Abstinence is not a miserable way to live. In fact, I think it’s the best thing ever.
Besides, as a single person, all your sexual energy can be redirected. Why do you think I have so many great workouts? (insert laughter)
3. Your sexuality is fragile.
- I wish someone had explained to me how incredibly malleable and easily influenced my sexuality is. You have to protect it as if it were a baby. Whatever you feed your sexuality, whatever you use to nurture it, however you speak to it or treat it–that will ABSOLUTELY affect your sexuality’s appetites and appearances. Again, I know this by experience. Though I have remained physically sexually pure for all of these 28 years, I can tell you frankly that I haven’t protected my sexuality as I should have–partly because I didn’t understand how easily it could be changed or tainted. The media you watch, the music you listen to, the images you see … it ABSOLUTELY will affect you. Its affect may be large or small depending on a variety of factors. But it will affect you. I can just hear people’s assumptions: “This girl must shut herself off from the world and all entertainment sources.” Ummm… NO. I love watching movies and reading all kinds of books and listening to every genre of music. HOWEVER, I am far more careful than I used to be. And when I do hear or see or stumble upon something that contains a sinful expression of sexuality, I force myself to think and not just ingest. These are the questions I ask: “Is that really what I want?” and, “How would I really feel if I were to do that?” The answers help me re-frame, at least slightly, what I just ingested.

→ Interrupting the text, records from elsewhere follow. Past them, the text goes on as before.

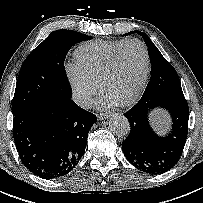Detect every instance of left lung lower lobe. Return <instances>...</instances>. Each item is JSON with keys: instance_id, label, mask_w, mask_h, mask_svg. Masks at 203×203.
Returning <instances> with one entry per match:
<instances>
[{"instance_id": "1", "label": "left lung lower lobe", "mask_w": 203, "mask_h": 203, "mask_svg": "<svg viewBox=\"0 0 203 203\" xmlns=\"http://www.w3.org/2000/svg\"><path fill=\"white\" fill-rule=\"evenodd\" d=\"M167 110L172 129L158 136L150 127L148 113L155 108ZM130 134L122 143L123 153L138 170L156 175L167 172L179 161L188 134L189 107L184 98L138 102L125 114Z\"/></svg>"}]
</instances>
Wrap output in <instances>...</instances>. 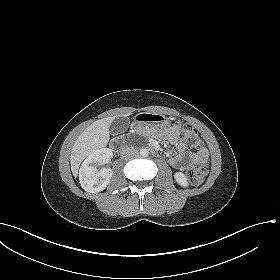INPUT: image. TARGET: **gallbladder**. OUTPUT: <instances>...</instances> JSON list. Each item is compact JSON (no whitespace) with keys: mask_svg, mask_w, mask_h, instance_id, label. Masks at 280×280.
<instances>
[{"mask_svg":"<svg viewBox=\"0 0 280 280\" xmlns=\"http://www.w3.org/2000/svg\"><path fill=\"white\" fill-rule=\"evenodd\" d=\"M130 121L125 116L116 117L109 127V131L112 135H118L127 130Z\"/></svg>","mask_w":280,"mask_h":280,"instance_id":"1","label":"gallbladder"}]
</instances>
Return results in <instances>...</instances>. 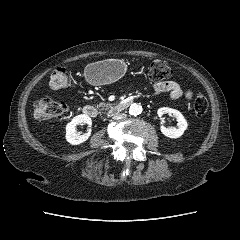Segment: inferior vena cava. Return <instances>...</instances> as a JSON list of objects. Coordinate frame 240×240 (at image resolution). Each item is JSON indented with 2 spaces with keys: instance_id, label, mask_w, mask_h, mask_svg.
Segmentation results:
<instances>
[{
  "instance_id": "obj_1",
  "label": "inferior vena cava",
  "mask_w": 240,
  "mask_h": 240,
  "mask_svg": "<svg viewBox=\"0 0 240 240\" xmlns=\"http://www.w3.org/2000/svg\"><path fill=\"white\" fill-rule=\"evenodd\" d=\"M112 118L114 120L124 119V118H126V114H124V113H114V114H112Z\"/></svg>"
}]
</instances>
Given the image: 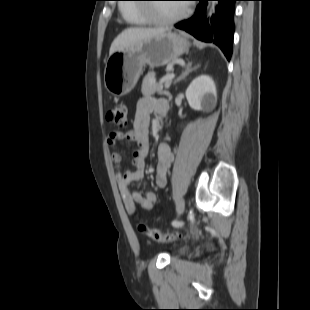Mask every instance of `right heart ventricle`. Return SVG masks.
Segmentation results:
<instances>
[{
  "instance_id": "obj_1",
  "label": "right heart ventricle",
  "mask_w": 310,
  "mask_h": 310,
  "mask_svg": "<svg viewBox=\"0 0 310 310\" xmlns=\"http://www.w3.org/2000/svg\"><path fill=\"white\" fill-rule=\"evenodd\" d=\"M120 12L123 18L134 26H141L151 22L143 9L135 5L123 4L120 7Z\"/></svg>"
}]
</instances>
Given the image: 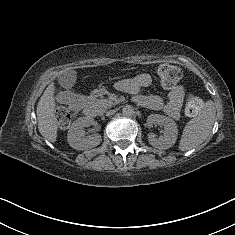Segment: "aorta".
Here are the masks:
<instances>
[{"label": "aorta", "mask_w": 235, "mask_h": 235, "mask_svg": "<svg viewBox=\"0 0 235 235\" xmlns=\"http://www.w3.org/2000/svg\"><path fill=\"white\" fill-rule=\"evenodd\" d=\"M122 113L124 116H132L134 113V108L131 105H125L122 109Z\"/></svg>", "instance_id": "762f6f07"}]
</instances>
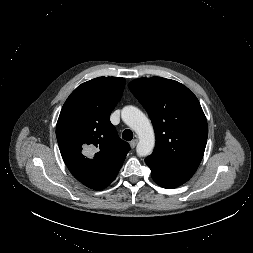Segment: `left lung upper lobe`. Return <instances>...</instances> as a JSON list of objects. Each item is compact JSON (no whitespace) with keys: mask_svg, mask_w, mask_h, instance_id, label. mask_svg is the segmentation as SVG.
Segmentation results:
<instances>
[{"mask_svg":"<svg viewBox=\"0 0 253 253\" xmlns=\"http://www.w3.org/2000/svg\"><path fill=\"white\" fill-rule=\"evenodd\" d=\"M129 89L148 112L156 135L153 153L145 160L191 178L207 142L208 125L196 96L183 84L162 78H139Z\"/></svg>","mask_w":253,"mask_h":253,"instance_id":"left-lung-upper-lobe-1","label":"left lung upper lobe"}]
</instances>
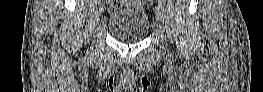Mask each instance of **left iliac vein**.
<instances>
[{"mask_svg":"<svg viewBox=\"0 0 263 92\" xmlns=\"http://www.w3.org/2000/svg\"><path fill=\"white\" fill-rule=\"evenodd\" d=\"M160 3L161 0H158V2H154V7L160 8ZM155 18H157L159 24L161 25L162 23H164V15H162L161 10L157 9L156 13H155ZM161 29H164L163 27H161Z\"/></svg>","mask_w":263,"mask_h":92,"instance_id":"left-iliac-vein-1","label":"left iliac vein"}]
</instances>
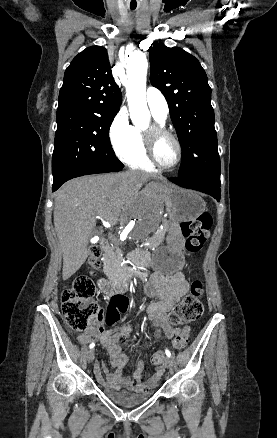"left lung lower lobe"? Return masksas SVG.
<instances>
[{"label":"left lung lower lobe","instance_id":"0a47b994","mask_svg":"<svg viewBox=\"0 0 277 438\" xmlns=\"http://www.w3.org/2000/svg\"><path fill=\"white\" fill-rule=\"evenodd\" d=\"M171 182L178 184L182 187L201 191L214 197L217 201H220V178L209 176L198 179H184V178H170Z\"/></svg>","mask_w":277,"mask_h":438}]
</instances>
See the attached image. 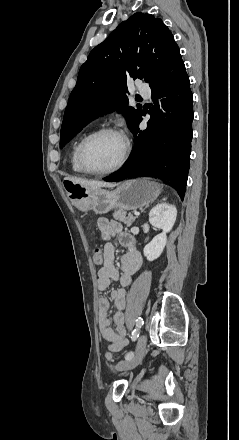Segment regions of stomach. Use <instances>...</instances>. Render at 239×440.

So you, sexuality, are precious and an amazing part of us. I want to keep you from being distorted. I value you, sexuality, and recognize that you are a gift–whether or not I one day get married. You teach me discipline. You teach me delayed gratification. You’ve helped me have some amazing workouts! And I’ve learned I am not a slave to you. I will work harder to protect you. And I won’t be afraid to share my struggles honestly.
You are a part of me, sexuality, and I will not be afraid of you. I choose SUBMISSION, not REPRESSION.
Editor’s additional note, Sept. 8: I’ve had many wonderful married friends remind me that the battle is not over when you get married. Remember, marriage is not a finish line for any aspect of life–merely another path. What you do as a single person WILL ABSOLUTELY AFFECT your life as a married person in all respects–including your sexuality. Your outlook on your sexuality will affect your outlook on it as a married person, too. It’s time for us to understand and speak that truth to each other within the Christian community. Amen? Amen.